Visions of Paradise

Tuesday, November 09, 2004

American Gods

The first thing you must understand about Neil Gaiman’s American Gods before reading it is that it was a bestseller for a definite reason: it was written in bestseller-style, having all the rock n’ roll moves of a bestseller. Shadow is an ex-con with a heart of gold who made a mistake which was a combination of bad judgment and bad temper but which cost him both three years in jail as well as his marriage. The day he was released from prison he learned of the death of two people: the owner of the health club where he had worked previously and where he was slated to work again, and his wife. Oh, yeah, it seems they died together in a car crash while she was giving the driver a blowjob which caused him to lose control of the car and crash it.

Shadow is flying home from prison when he encounters a strange old man named Wednesday who offers him a job as a glorified errand boy. Turns out Wednesday is the modern incarnation of Odin, chief Norse god, who is trapped in America because he was brought there in the minds of emigrés over the centuries. But as less and less people believe in him–along with all the other ancient gods from Greek to Roman to Hindu to Chinese–they are slowly dying, being replaced by modern gods such as Media and some nerdish computer kid.

Immediately I was reminded of two things I’d read years ago. A myth entitled “Great Pan is Dead” bemoaning his death, and that of all his Olympian cohorts, at the hands of Christianity which had replaced them with a newer God. And an article by Poul Anderson in Galaxy in the 1960s called “Poulfinch’s Mythology” in which he created a modern pantheon to replace the former gods who no longer existed through disbelief.

Wednesday and his fellow gods face another threat as well. It seems the modern gods are not content to replace the olden gods gradually but, as typical of modern life, they are impatient to replace them immediately. So Wednesday was gathering his forces for a showdown between old and new gods.

American Gods was interesting reading, as Shadow accompanied Wednesday on his travels trying to gather all the former gods together for a final cataclysmic battle for survival against the new gods. Somehow Shadow becomes a target of the new gods as they try desperately to eliminate him for reasons not clear in the first half of the book.
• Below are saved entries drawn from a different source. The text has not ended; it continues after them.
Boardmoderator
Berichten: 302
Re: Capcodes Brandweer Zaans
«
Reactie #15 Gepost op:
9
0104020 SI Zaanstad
There are lots of things to like about American Gods. Shadow’s character is well-developed, both emotionally and with the type of quirks indicative of fully-developed people. And the book exudes mystery, many unanswered questions that the reader mulls as Shadow himself does. As the book reaches its climax, all the mysteries are eventually answered, as well as a few which were not even apparent earlier. Items which had seemed like fascinating red herrings early in the book come to be important clues to the overriding mystery at the end. It makes for a more satisfying denouement than I expected, one which had me chuckling and appreciating Gaiman’s cleverness in putting it all together.

It’s not a perfect novel. Some of the scenes during Wednesday and Shadow’s travels are clever but unessential. I never did totally understand Shadow’s dead wife Laura, how she came to be such an important factor in the novel’s climax while dead. But when you’re dealing intricately with gods and beliefs, it is easy to accept some not-quite-logic so long as it is not too frequent (which it is not) nor too overwhelming to the novel itself (also not).

American Gods is enjoyable reading, with enough cleverness at the end to raise it slightly above the level of a typical bestseller, and with enough good qualities for me to seek out Gaiman’s next book, or perhaps one of his previous books which I have not read yet.


  • I think American Gods is first-rate work, and if as you seem to be implying Gaiman set out to write a best-seller, then 1) he didn't do it by following anyone else's formula slavishly but by writing a Neil Gaiman best-seller, and 2) he fully deserved to have one.